I spent my 20s playing bass guitar in bands and hanging out in rock clubs. Punk rock culture is the great hearing equalizer, I’ve found. In the loud punk clubs, my (hearing) friends and I made sure we had each other’s attention before we spoke, and that we could see each others’ faces. We expected to repeat everything we said. We rearranged bar stools when the flow of conversation changed. We knew how far our voices could be heard (not far at ALL) and supplemented our conversation with gestures. I didn’t need to remind people of the accommodations I needed, because they needed the same accommodations. It’s the only time in my life I felt I fit seamlessly into the hearing world.

I was glad to see several people mention how tiring it is to try to follow a conversation that is just out of one’s hearing range.

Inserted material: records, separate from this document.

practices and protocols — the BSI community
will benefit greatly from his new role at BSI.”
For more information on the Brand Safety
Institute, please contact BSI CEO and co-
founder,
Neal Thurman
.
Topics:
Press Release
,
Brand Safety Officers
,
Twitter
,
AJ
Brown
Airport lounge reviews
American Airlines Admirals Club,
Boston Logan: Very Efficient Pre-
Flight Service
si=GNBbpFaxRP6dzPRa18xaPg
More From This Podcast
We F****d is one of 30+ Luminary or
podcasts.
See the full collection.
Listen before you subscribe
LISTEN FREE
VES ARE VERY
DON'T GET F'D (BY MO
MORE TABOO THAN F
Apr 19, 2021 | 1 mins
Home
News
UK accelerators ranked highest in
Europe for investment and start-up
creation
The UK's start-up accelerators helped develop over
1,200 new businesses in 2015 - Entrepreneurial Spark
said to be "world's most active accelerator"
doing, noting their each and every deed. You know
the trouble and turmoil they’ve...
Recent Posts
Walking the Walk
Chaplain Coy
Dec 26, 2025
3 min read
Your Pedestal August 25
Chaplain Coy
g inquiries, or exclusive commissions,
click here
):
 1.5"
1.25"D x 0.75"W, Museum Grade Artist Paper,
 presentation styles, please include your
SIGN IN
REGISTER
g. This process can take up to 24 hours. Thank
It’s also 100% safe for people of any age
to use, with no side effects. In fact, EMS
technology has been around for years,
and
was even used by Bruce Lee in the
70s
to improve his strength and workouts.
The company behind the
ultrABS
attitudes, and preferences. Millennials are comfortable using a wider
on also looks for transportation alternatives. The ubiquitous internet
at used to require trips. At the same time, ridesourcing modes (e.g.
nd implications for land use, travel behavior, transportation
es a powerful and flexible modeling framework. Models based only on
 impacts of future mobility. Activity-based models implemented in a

I experience that too, but I think I end up coming off as bored or rude (I’m the one in a group who starts playing a game on my cell phone when I need a hearing break, because it’s just as tiring to ACT like I’m listening). I get impatient with certain styles of communication, like stories that have no discernible point, and long-winded people who want an "audience" and not a "dialogue". I feel if I'm making the extra effort to understand, they should make the extra effort to be interesting...but I know the world doesn't actually work this way...lol.

I usually have no problems one-on-one, or even when talking to two people…but once I start having to turn my head to the next speaker in a group, I start missing stuff. And in a spirited group discussion, forget it. The interruptions and one-liners are finished before I can visually locate the speaker. So imagine my surprise when I discovered chat rooms 20 years ago on AOL, and found I could follow half a dozen simultaneous conversations with ease. It’s why I’m often found in the chat room on this site, because it’s the only place I can understand 15 people talking at once. And just as in a face-to-face group conversation, a lot of the chatter isn’t worth paying attention to…but at least it doesn’t tire me out when I choose to do so.